Apesar de o mercado dar como praticamente certo que o Banco Central (BC) descumprirá a meta de inflação por três anos seguidos, Fabio Kanczuk, que saiu recentemente do órgão e é o novo head de Macroeconomia da ASA Investments, confia que a convergência inflacionária em 2023 é “um jogo que ainda dá para o BC jogar”. Para ser bem-sucedida, contudo, a autoridade monetária tem de continuar o choque de juros no auge da campanha eleitoral, com altas da taxa Selic ao menos até outubro, finalizando o ciclo em 14,25% ao ano.

Para Kanczuk, que deixou a diretoria de Política Econômica do BC em dezembro e esteve à frente da maior parte do atual processo de alta da Selic, o Comitê de Política Monetária (Copom) deve continuar elevando os juros básicos até ter sinais claros de que o ajuste está freando a inflação. Isso deve ocorrer no fim do ano, após a “festa total” dos auxílios criados pela PEC Kamikaze. “Mas, se não desacelerar, o BC continua”, diz, em entrevista ao Estadão/Broadcast, sistema de notícias em tempo real do Grupo Estado.

Até o momento, o BC só sinalizou novo aumento da Selic no Copom da semana que vem, de 13,25% para 13,50% ou 13,75%, e que o juro deve ficar mais restritivo por mais tempo para alcançar uma inflação ao redor do centro da meta em 2023 (3,25%, banda até 4,75%), ante a projeção atual de 4,0%.

Leia os principais pontos da entrevista.

O boletim Focus indica que o BC não está convencendo o mercado sobre alcançar a meta de inflação. Como avalia a comunicação do BC?

A verdade é que todo mundo, inclusive eu, está tentando ganhar dinheiro. Enquanto está ganhando, você fala que o BC está muito bem. Quando perde, fala que só faz burrada. Então, por enquanto, para mim, está um espetáculo.
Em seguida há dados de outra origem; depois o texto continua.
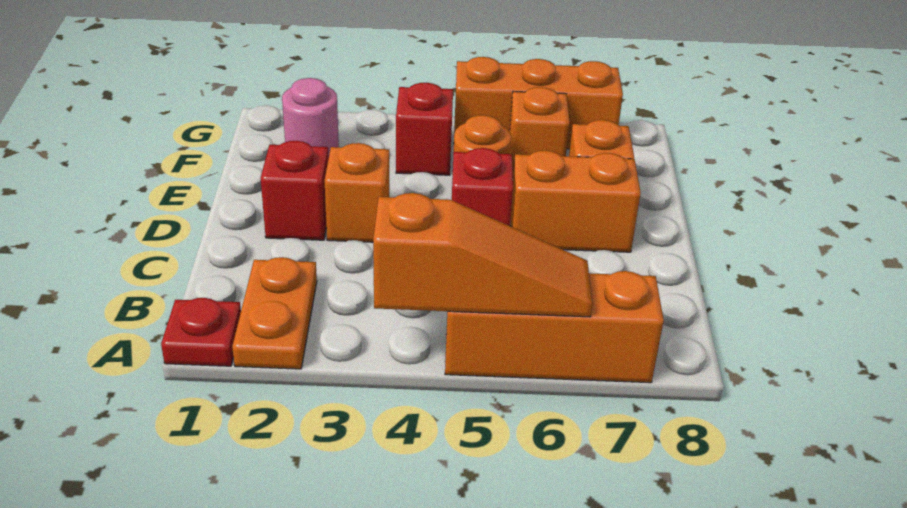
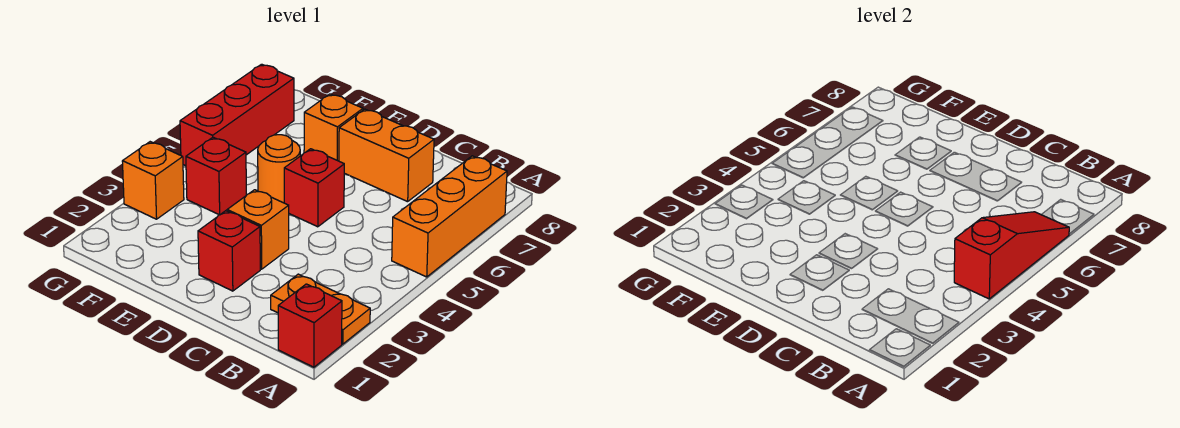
red 1x1 plate [161,298,241,366] -> red 1x1 brick [278,284,342,367]
orange 1x3 slope [373,193,592,317] -> red 1x3 slope [954,212,1069,299]
orange 1x2 brick [511,150,641,252] -> orange 1x2 brick turned to [339,109,434,202]
pink 1x1 round brick [282,78,339,159] -> none
orange 1x1 brick [510,87,570,172] -> orange 1x1 brick moved to [122,142,184,219]
orange 1x3 brick [454,57,623,149] -> red 1x3 brick [180,64,294,166]

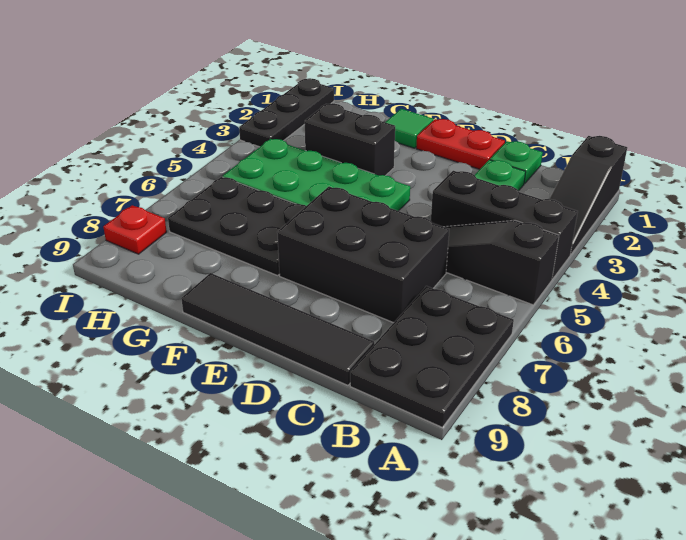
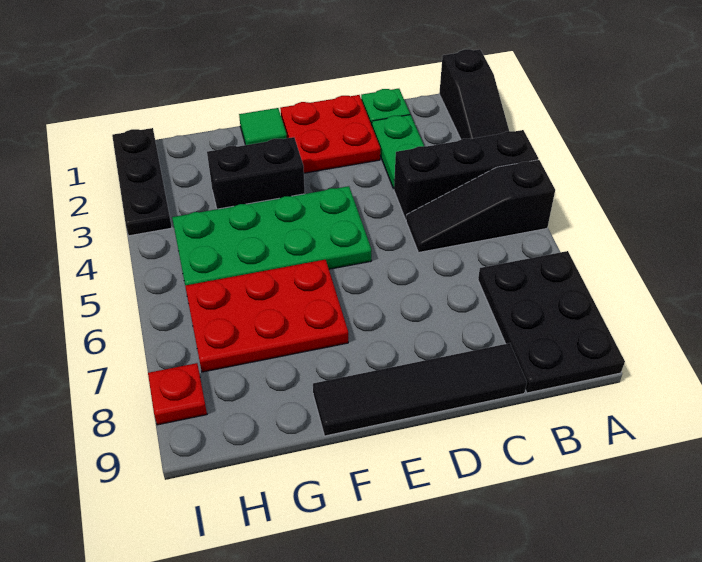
black 2x3 brick [277,187,449,323] -> none
red 1x2 plate [416,119,505,169] -> red 2x2 plate [280,95,380,173]
black 2x3 plate [168,177,306,276] -> red 2x3 plate [185,260,348,372]

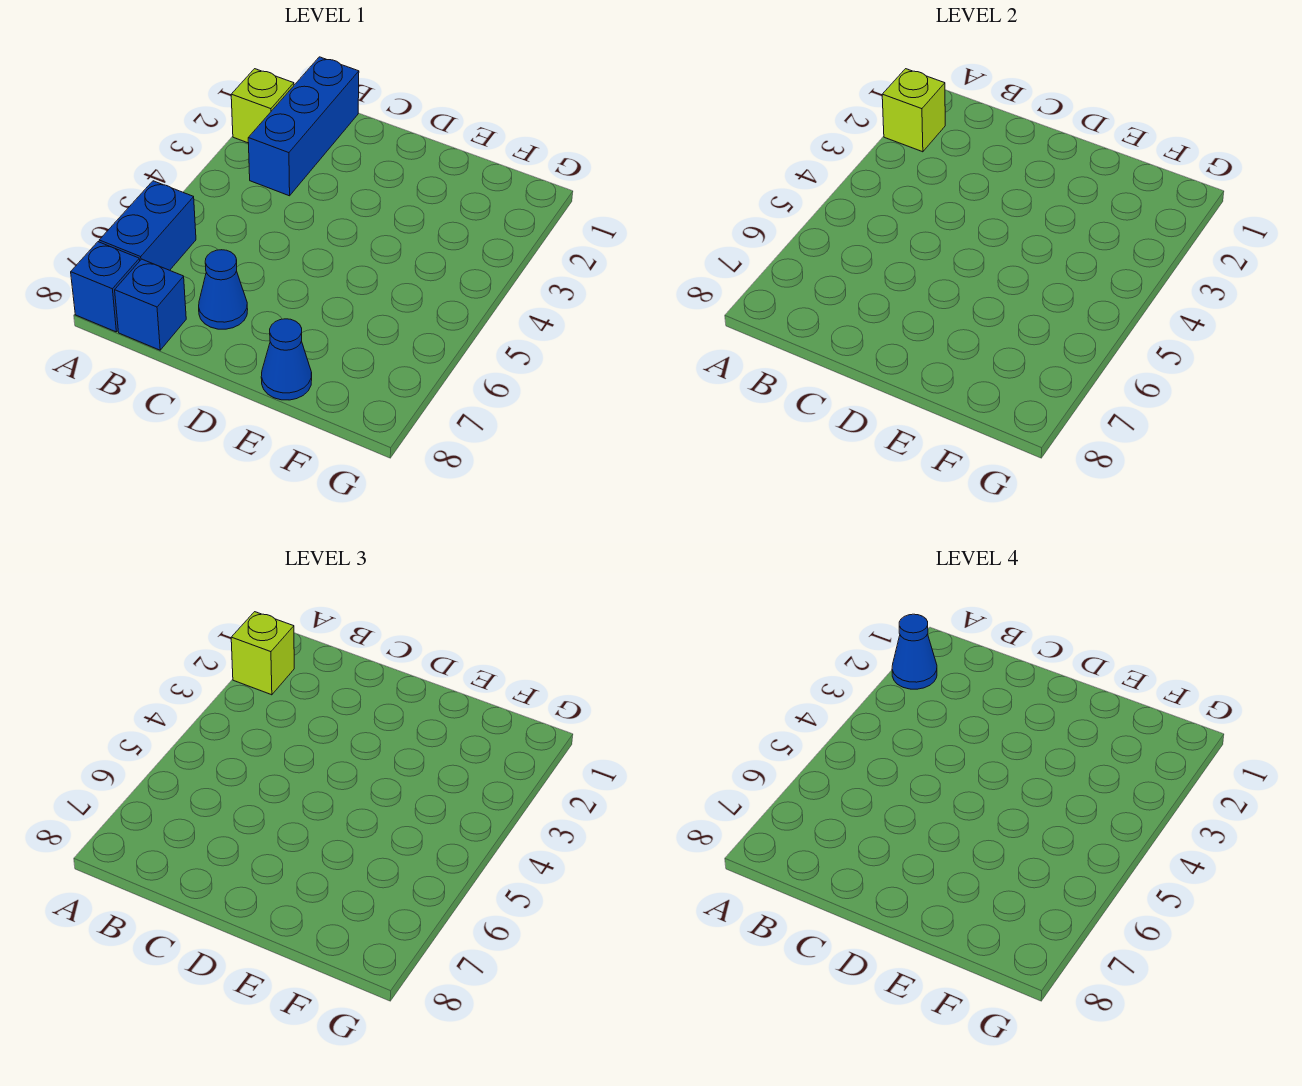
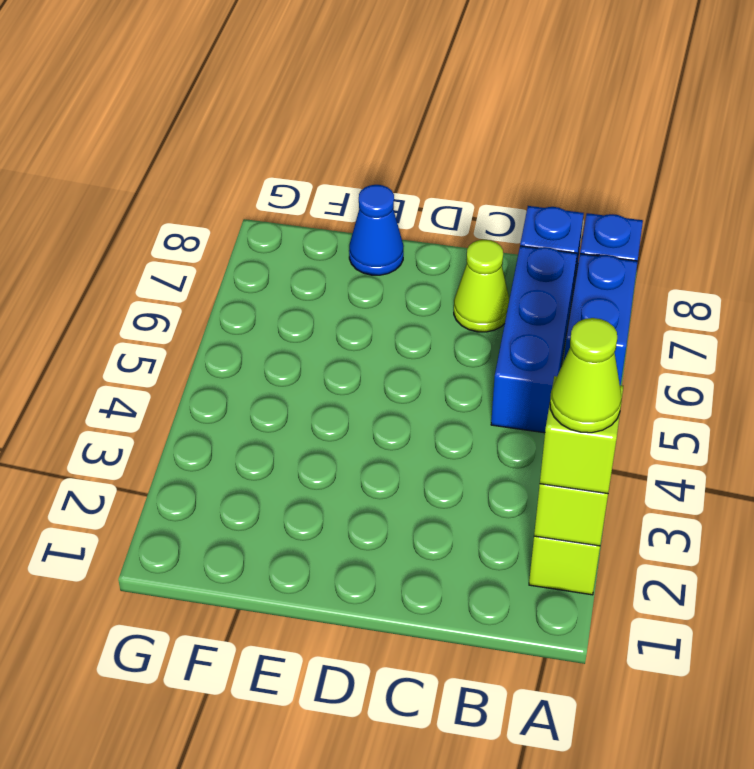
blue 1x1 cone [892,614,937,689] -> lime 1x1 cone [550,318,622,433]
blue 1x3 brick [248,57,359,196] -> blue 1x3 brick moved to [491,246,577,433]
blue 1x1 cone [199,250,248,329] -> lime 1x1 cone [454,240,509,332]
Se a ASA começar a perder dinheiro, eu mudo de ideia e digo que o BC está fazendo tudo errado.

As projeções de mercado não demonstram confiança de que o BC vai cumprir a meta em 2023, assim como deve ocorrer em 2022. Ainda é possível cumprir a meta do ano que vem?

É um jogo que ainda dá para jogar. O BC, em cada reunião, faz um plano de voo que tem mostrado que dá para fazer a convergência no horizonte naquele momento. No Focus desta semana, o juro vai até 13,75%. O BC deve dizer: “Não vou fazer 13,75%, vou além e não vou cair tão rápido. Vou ficar mais tempo com o juro alto, é isso que vai fazer a inflação convergir para a meta”.

Então, o BC vai além da sinalização de Selic a 13,75%?

Exato. O BC tem de tentar perseguir a meta, e com 13,75% não vai conseguir. Vai fazer plano de voo acima de 13,75%. O atual forward guidance é sem compromisso, é um plano de voo que pode ser alterado e que foi alterado um monte de vezes este ano. O BC fala uma coisa e faz outra, porque não prometeu, era uma ideia inicial que depende dos dados. O BC deve falar que vai além de 13,75%, e que, na reunião seguinte, deve aumentar de novo, talvez com uma magnitude menor. Depois, se vierem dados muito bons de inflação, até pode parar.

E quando o ciclo termina?

Minha impressão é de que o BC continua subindo até ver sinais claros de que a política monetária está tendo efeito. Eu achava que a economia brasileira já tinha de estar desacelerando, mas ainda não está. Já tem juros o suficiente para fazer a economia desacelerar. Agora tem o dinheiro que vai cair na conta, os R$ 600 (do Auxílio Brasil), o para taxistas… A festa total, todo mundo com dinheiro. No terceiro trimestre, vai ser muito difícil a economia desacelerar. Isso confunde mais o que está acontecendo. Meu chute é que, no quarto trimestre, vai dar para ver finalmente a economia desacelerar. Aí o BC vai ter tranquilidade para parar. Nosso cenário (na Asa) é de Selic a 14,25%, terminando em outubro.

Como a alta de juros é impopular, não há o risco de o BC ficar na mira dos discursos acalorados dos candidatos à Presidência?

Eu acredito que vai ter esse risco. Mas a impressão que eu tenho é de que não deve ter pressão política de verdade.

As informações são do jornal O Estado de S. Paulo.